→ **Exercise**: Your response should contain every line from the data below that holds the string "knee".

*** Block opens ***

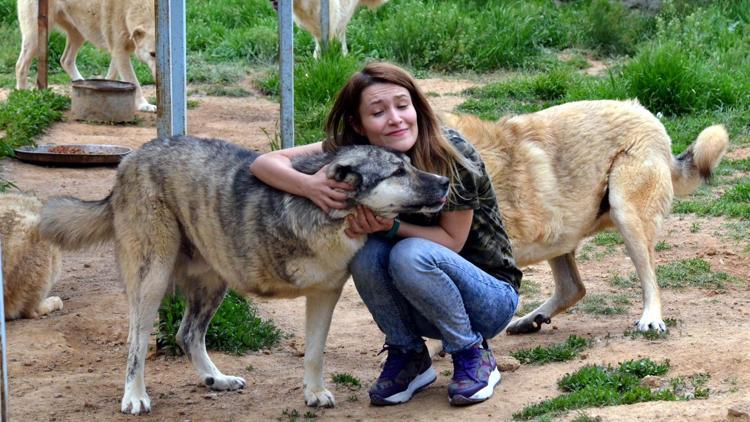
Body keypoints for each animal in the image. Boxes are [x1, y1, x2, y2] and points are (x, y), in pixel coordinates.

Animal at [15, 0, 159, 112]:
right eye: (152, 54)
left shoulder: (118, 51)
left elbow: (112, 75)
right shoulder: (119, 49)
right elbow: (133, 80)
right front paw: (144, 105)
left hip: (79, 32)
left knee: (65, 60)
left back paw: (81, 82)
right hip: (35, 36)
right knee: (20, 65)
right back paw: (22, 94)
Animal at [41, 137, 450, 414]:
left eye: (410, 164)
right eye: (398, 172)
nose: (445, 182)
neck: (329, 215)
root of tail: (131, 159)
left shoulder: (326, 293)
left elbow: (315, 352)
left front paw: (314, 393)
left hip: (213, 284)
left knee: (187, 334)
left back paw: (215, 379)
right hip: (151, 279)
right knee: (136, 343)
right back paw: (135, 397)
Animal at [440, 100, 728, 334]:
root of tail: (644, 112)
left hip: (626, 216)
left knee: (649, 280)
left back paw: (651, 319)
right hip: (559, 233)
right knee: (573, 288)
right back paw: (530, 320)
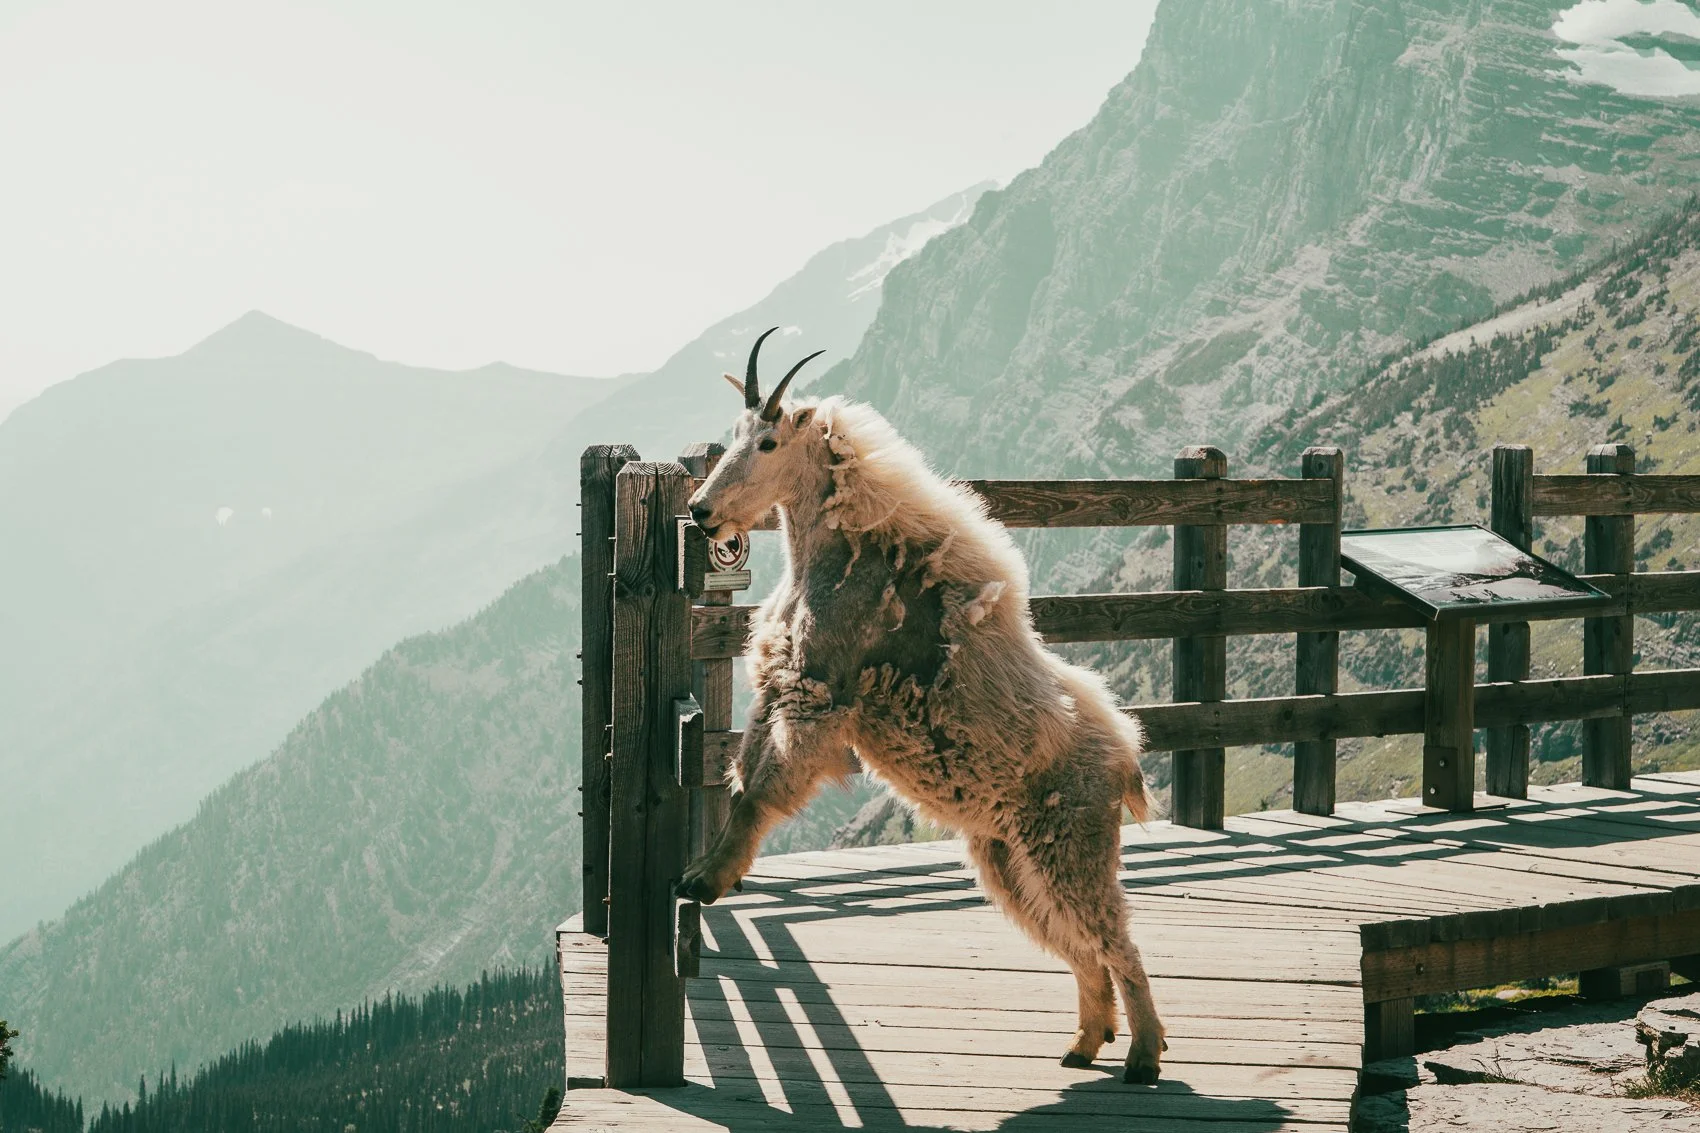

*** Block closes ***

→ **Exercise solution**:
left knee: (65, 60)
right knee: (20, 65)
left knee: (187, 334)
right knee: (136, 343)
left knee: (649, 280)
right knee: (573, 288)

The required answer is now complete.